Each line below containing the word "linecap" needs to be shown.

(Items from a dataset)
+ + + + + + +

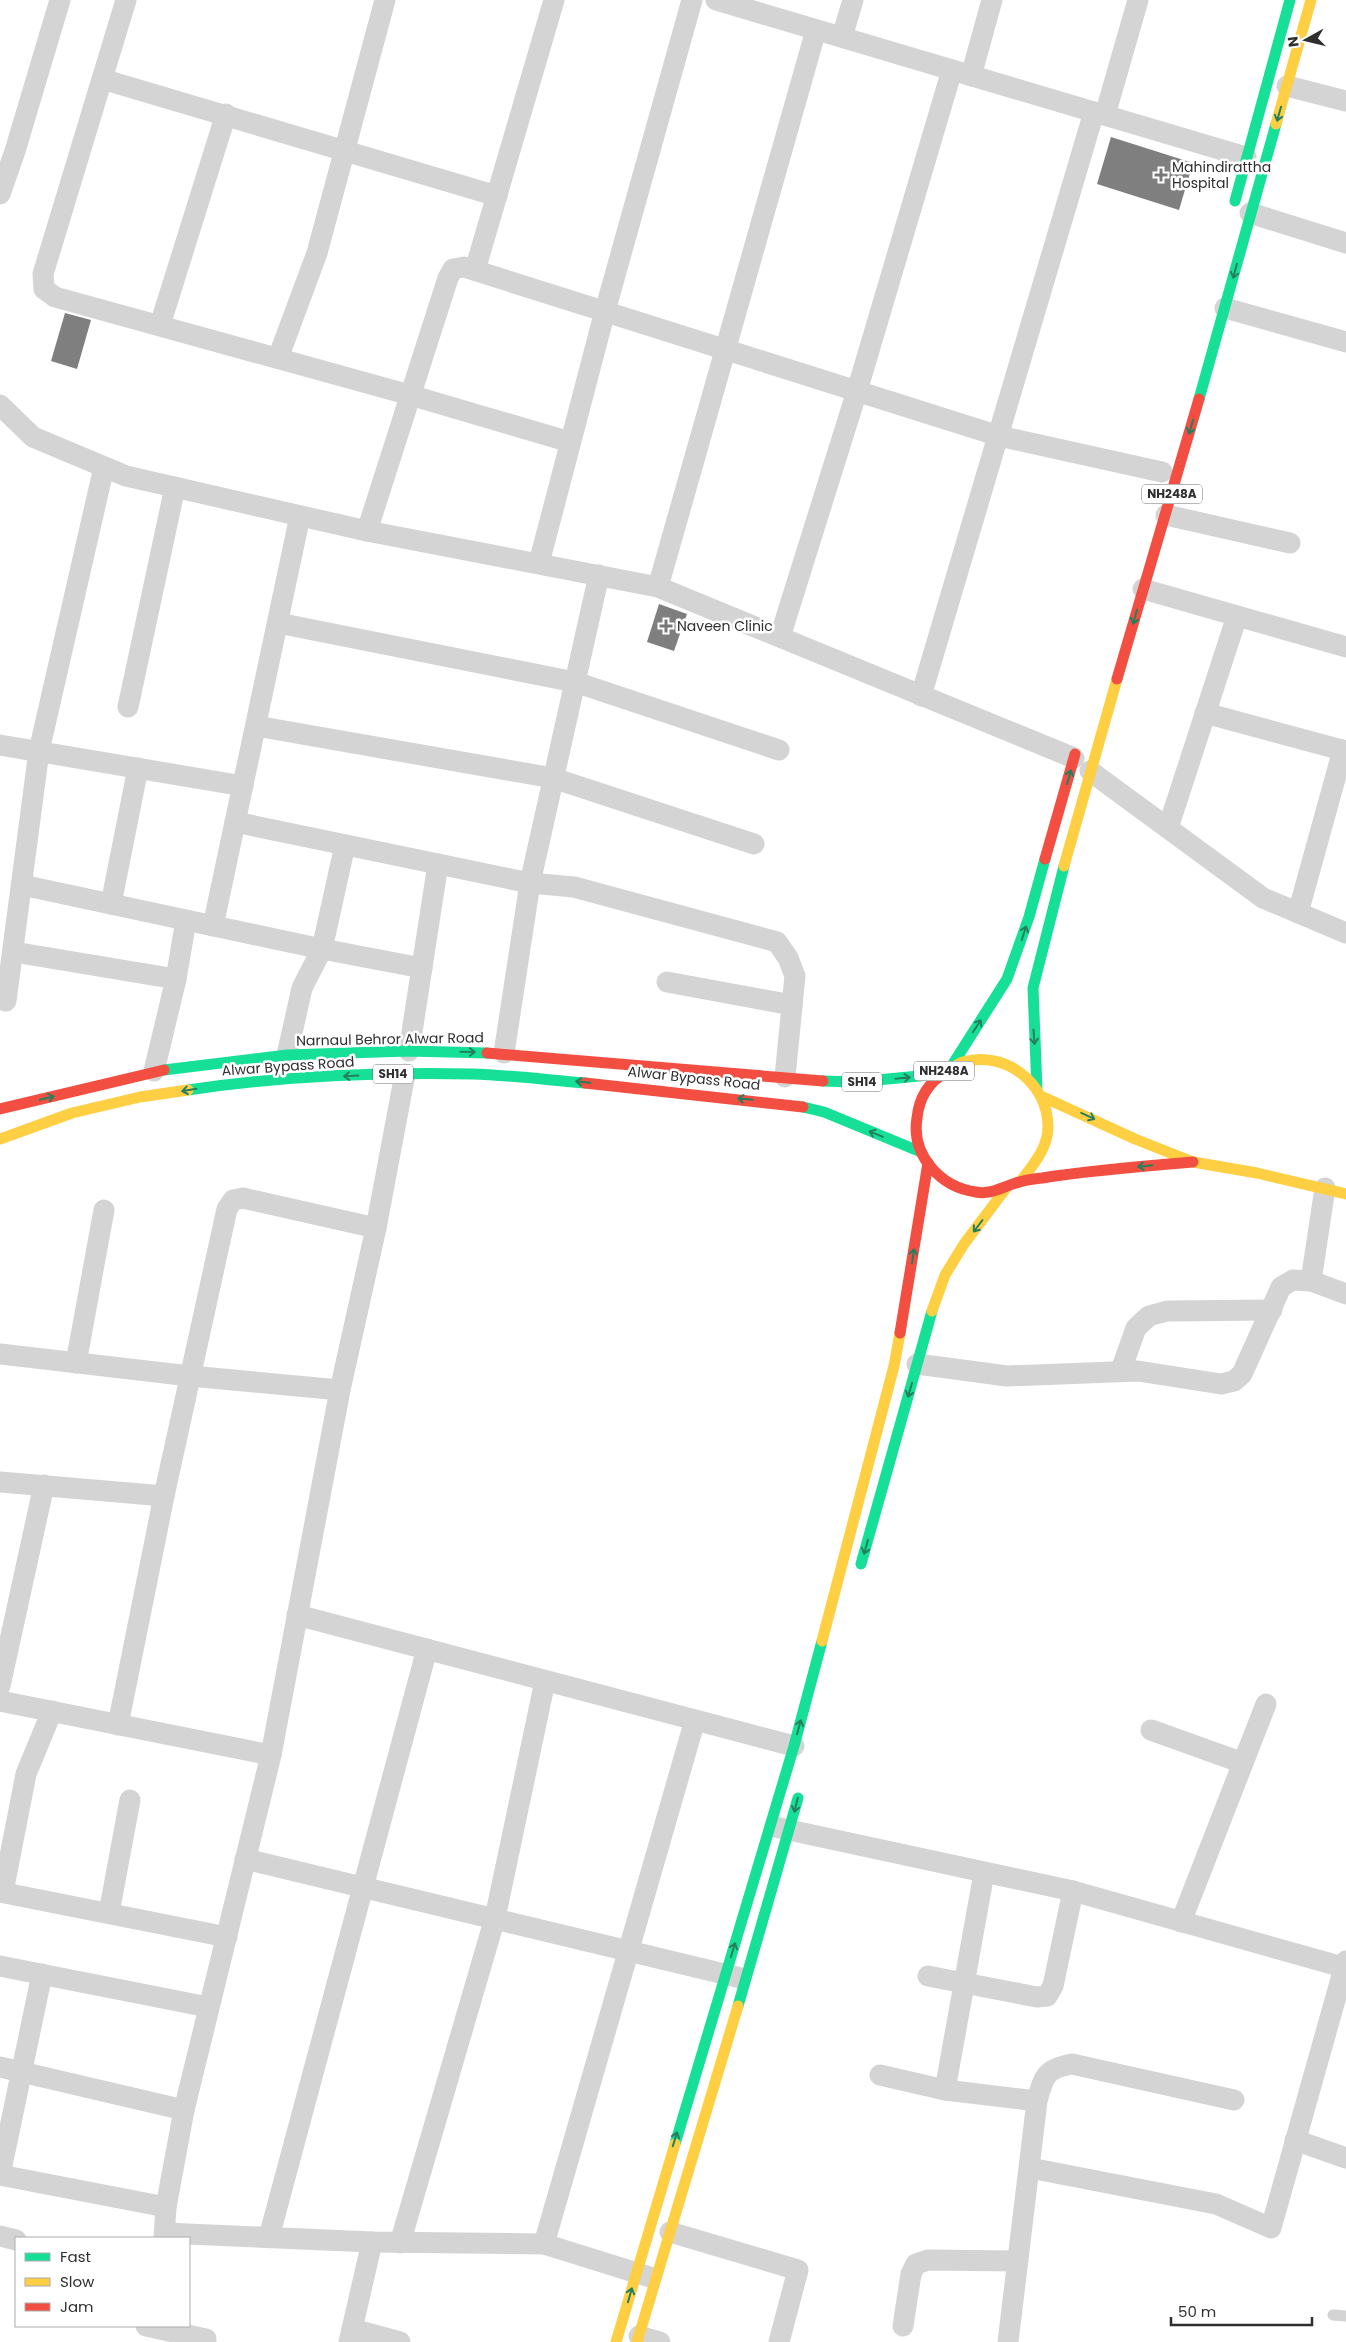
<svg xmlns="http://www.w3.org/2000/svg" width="1346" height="2342" font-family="Poppins,sans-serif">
	<rect width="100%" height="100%" fill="#fff"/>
	<g fill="#7f7f7f">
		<polygon points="1111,137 1193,163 1179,210 1097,184"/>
		<polygon points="65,313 91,320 77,369 51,361"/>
		<polygon points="659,604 687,614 674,651 647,642"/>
	</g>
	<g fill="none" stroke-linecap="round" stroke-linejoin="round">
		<polyline stroke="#d4d4d4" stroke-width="11" points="1333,2315 1346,2316"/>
		<g stroke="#d4d4d4" stroke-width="21">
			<polyline points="126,0 43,274 44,289 55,297 410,395 570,442"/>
			<polyline points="716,0 1246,157"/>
			<polyline points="842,37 853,0"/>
			<polyline points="971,76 992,0"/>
			<polyline points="102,79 497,196"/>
			<polyline points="1287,86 1346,101"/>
			<polyline points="1105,115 1138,0"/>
			<polyline points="0,194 15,151 60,0"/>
			<polyline points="1250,213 1346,243"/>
			<polyline points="475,270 554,0"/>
			<polyline points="1225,308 1346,342"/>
			<polyline points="160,325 226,114"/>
			<polyline points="278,358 317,253 385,0"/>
			<polyline points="0,405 33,437 126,476 367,531 658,587 1074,758"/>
			<polyline points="1166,515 1290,543"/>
			<polyline points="367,531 448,278 453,269 464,267 999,436 1162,472"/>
			<polyline points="539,563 605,311 692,0"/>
			<polyline points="658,587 816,30"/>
			<polyline points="1143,589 1346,647"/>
			<polyline points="278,623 575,682 779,750"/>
			<polyline points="780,637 857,391 952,70"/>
			<polyline points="921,696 1094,112"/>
			<polyline points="128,707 175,487"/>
			<polyline points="1205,713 1346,751"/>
			<polyline points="256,726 553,778 754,844"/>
			<polyline points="0,745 243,786"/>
			<polyline points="1090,771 1263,898 1346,933"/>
			<polyline points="235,822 530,883 574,887 777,942 788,958 795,976 785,1077"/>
			<polyline points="1168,828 1237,616"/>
			<polyline points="22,885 322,949 422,968"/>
			<polyline points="111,904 138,768"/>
			<polyline points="1298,913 1343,750"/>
			<polyline points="213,926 300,516"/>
			<polyline points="14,952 176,979"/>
			<polyline points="667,982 792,1005"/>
			<polyline points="6,1001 39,751 104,467"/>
			<polyline points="409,1051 438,864"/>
			<polyline points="504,1053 530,883 599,575"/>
			<polyline points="287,1055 302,988 322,949 345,845"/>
			<polyline points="154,1071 176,979 186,920"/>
			<polyline points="1325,1188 1311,1281 1346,1294"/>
			<polyline points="0,1354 190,1376 340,1390"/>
			<polyline points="76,1363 104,1210"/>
			<polyline points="917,1364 1007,1376 1138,1371 1221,1384 1234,1381 1242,1374 1281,1287 1293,1280 1311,1281"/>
			<polyline points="1121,1370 1136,1328 1149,1316 1167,1311 1272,1310"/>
			<polyline points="0,1482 164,1496"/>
			<polyline points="297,1615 794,1746"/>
			<polyline points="0,1686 44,1485"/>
			<polyline points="0,1701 271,1755"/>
			<polyline points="118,1725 164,1496 227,1209 233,1200 243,1198 376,1228"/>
			<polyline points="1151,1730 1243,1763"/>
			<polyline points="775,1827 1073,1891 1346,1968"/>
			<polyline points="245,1859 741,1978"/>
			<polyline points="0,1892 227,1937"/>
			<polyline points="3,1892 26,1774 52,1711"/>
			<polyline points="109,1913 130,1800"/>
			<polyline points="1181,1922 1266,1704"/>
			<polyline points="0,1966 208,2007"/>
			<polyline points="42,1974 0,2175 166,2207"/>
			<polyline points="928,1976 1037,1997 1047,1996 1053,1986 1073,1891"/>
			<polyline points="0,2067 184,2110"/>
			<polyline points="880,2075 945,2090 1037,2101"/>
			<polyline points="945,2090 984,1873"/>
			<polyline points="1295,2140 1346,2158"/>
			<polyline points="1030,2168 1216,2204 1271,2228 1346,1961"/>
			<polyline points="670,2232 798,2270 779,2342"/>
			<polyline points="165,2233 372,2242 544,2244 650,2277"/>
			<polyline points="0,2236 16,2240"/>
			<polyline points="269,2237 427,1649"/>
			<polyline points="164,2238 166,2207 184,2110 271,1755 340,1390 376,1228 405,1074"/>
			<polyline points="400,2243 495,1918 545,1681"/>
			<polyline points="544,2244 695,1720"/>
			<polyline points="146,2326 206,2339"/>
			<polyline points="903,2326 911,2274 916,2264 928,2260 1018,2261"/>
			<polyline points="352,2329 400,2342"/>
			<polyline points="639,2336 660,2342"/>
			<polyline points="349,2342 372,2242"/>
			<path d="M 1008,2342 L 1037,2101 C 1044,2076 1045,2069 1072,2064 L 1234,2100"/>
		</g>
		<g stroke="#16e098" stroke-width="11">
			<polyline points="1235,201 1290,0"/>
			<polyline points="1199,399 1276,124"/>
			<polyline points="951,1067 1007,979 1029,917 1045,859"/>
			<polyline points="164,1070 287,1055 409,1051 487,1053"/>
			<polyline points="823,1081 856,1082 940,1074"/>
			<path d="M 188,1090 C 281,1076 378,1072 472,1074 C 510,1075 548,1080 585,1083"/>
			<polyline points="1037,1090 1033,988 1064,866"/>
			<polyline points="803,1107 824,1112 921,1152"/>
			<polyline points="861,1564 932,1311"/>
			<polyline points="738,2006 798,1798"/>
			<polyline points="675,2144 794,1746 822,1641"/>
		</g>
		<g stroke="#ffcf43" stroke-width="11">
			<polyline points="1276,124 1311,0"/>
			<polyline points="1064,866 1117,679"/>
			<path d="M 946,1072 C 951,1069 957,1064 963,1062 C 1005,1050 1048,1083 1048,1127 C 1048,1148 1033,1165 1021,1181"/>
			<polyline points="1043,1097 1135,1139 1193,1162 1257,1173 1346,1194"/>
			<polyline points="0,1139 72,1113 140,1097 188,1090"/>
			<polyline points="932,1311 945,1275 964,1244 1007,1187"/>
			<polyline points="822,1641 894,1366 900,1333"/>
			<polyline points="616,2342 675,2144"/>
			<polyline points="637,2342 738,2006"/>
		</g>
		<g stroke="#f24e42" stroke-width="11">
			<polyline points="1117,679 1199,399"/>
			<polyline points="1045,859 1075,754"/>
			<polyline points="487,1053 823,1081"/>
			<path d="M 946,1072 C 929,1082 919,1098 917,1118 C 911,1155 940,1187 976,1192 C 991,1195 1002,1187 1016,1183 C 1024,1180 1034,1179 1042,1178 C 1092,1170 1143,1166 1193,1162"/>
			<polyline points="585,1083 803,1107"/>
			<polyline points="0,1109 164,1070"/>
			<polyline points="900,1333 928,1163"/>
		</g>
	</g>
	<defs><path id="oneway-shaft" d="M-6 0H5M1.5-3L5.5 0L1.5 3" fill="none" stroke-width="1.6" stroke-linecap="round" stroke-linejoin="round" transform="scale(1.25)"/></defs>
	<g stroke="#247f5e">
		<use href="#oneway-shaft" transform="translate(1279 114) rotate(106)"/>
		<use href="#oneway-shaft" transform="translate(1235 271) rotate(105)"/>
		<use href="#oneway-shaft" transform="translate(1191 427) rotate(106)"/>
		<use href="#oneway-shaft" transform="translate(1135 617) rotate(106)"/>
		<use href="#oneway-shaft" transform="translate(1069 777) rotate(-74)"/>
		<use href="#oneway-shaft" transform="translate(1024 933) rotate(-72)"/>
		<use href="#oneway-shaft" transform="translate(977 1026) rotate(-57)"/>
		<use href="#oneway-shaft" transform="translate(1034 1037) rotate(86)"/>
		<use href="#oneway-shaft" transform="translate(468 1052) rotate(1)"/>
		<use href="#oneway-shaft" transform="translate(351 1076) rotate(177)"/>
		<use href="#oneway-shaft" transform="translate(903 1078) rotate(-6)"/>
		<use href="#oneway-shaft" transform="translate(583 1082) rotate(-175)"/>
		<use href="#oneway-shaft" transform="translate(189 1090) rotate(171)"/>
		<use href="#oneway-shaft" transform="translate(47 1098) rotate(-14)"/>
		<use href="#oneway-shaft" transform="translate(745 1099) rotate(-174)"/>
		<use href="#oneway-shaft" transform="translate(1088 1116) rotate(25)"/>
		<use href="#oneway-shaft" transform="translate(876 1134) rotate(-158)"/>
		<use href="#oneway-shaft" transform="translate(1145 1166) rotate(174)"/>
		<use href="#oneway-shaft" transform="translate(978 1226) rotate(127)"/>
		<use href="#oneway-shaft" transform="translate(913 1256) rotate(-82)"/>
		<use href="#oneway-shaft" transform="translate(910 1390) rotate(106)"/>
		<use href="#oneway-shaft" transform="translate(866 1547) rotate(106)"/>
		<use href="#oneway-shaft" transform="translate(799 1727) rotate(-75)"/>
		<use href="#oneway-shaft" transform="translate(796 1805) rotate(104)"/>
		<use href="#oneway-shaft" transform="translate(733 1950) rotate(-73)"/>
		<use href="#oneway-shaft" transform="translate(675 2139) rotate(-73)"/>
		<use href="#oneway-shaft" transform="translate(630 2295) rotate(-74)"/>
	</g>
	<g fill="#787878" stroke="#fff" stroke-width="2">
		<path d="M1158.5 167.5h5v5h5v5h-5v5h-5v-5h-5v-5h5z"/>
		<path d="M663.5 618.5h5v5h5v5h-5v5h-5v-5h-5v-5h5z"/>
	</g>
	<g text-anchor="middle" stroke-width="5" stroke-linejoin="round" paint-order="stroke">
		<g fill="#fff" stroke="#6d6d6d" stroke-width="1">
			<rect x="1142" y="484.5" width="60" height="19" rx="4"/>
			<rect x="914" y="1061.5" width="60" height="19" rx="4"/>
			<rect x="373" y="1064.5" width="40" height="19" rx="4"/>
			<rect x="842" y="1072.5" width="40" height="19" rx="4"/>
		</g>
		<g font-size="12" font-weight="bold" fill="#2f2f2f">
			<text x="1172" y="498">NH248A</text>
			<text x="944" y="1075">NH248A</text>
			<text x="393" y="1078">SH14</text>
			<text x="862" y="1086">SH14</text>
		</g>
		<g font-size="14" fill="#2f2f2f" stroke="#fff" text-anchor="start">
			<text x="1172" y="172">Mahindirattha<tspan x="1172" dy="16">Hospital</tspan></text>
			<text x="677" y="631">Naveen Clinic</text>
		</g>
		<g font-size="14" fill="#2f2f2f" stroke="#fff">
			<text transform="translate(390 1039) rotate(-1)" y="5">Narnaul Behror Alwar Road</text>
			<text transform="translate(288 1066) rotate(-4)" y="5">Alwar Bypass Road</text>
			<text transform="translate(694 1078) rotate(6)" y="5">Alwar Bypass Road</text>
		</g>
	</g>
	<rect x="15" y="2237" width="175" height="90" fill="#ffffff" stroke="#acacac"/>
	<rect x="25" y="2253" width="25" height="8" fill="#16e098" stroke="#acacac"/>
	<text x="60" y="2262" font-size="15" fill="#2f2f2f">Fast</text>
	<rect x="25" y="2278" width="25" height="8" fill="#ffcf43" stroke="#acacac"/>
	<text x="60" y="2287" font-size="15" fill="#2f2f2f">Slow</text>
	<rect x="25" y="2303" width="25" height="8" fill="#f24e42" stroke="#acacac"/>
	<text x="60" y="2312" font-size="15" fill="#2f2f2f">Jam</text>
	<g transform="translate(1306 40) rotate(262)" stroke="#ffffff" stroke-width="4" paint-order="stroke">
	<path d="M0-4L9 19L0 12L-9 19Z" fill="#2f2f2f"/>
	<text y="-8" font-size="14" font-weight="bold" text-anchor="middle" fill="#2f2f2f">N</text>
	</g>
	<path d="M1171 2317v8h141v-8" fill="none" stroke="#2f2f2f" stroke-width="2.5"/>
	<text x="1178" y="2317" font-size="15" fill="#2f2f2f" stroke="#ffffff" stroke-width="4" paint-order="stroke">50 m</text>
</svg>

+ + + + + + +

● **Exercise result**:
	<g fill="none" stroke-linecap="round" stroke-linejoin="round">
	<defs><path id="oneway-shaft" d="M-6 0H5M1.5-3L5.5 0L1.5 3" fill="none" stroke-width="1.6" stroke-linecap="round" stroke-linejoin="round" transform="scale(1.25)"/></defs>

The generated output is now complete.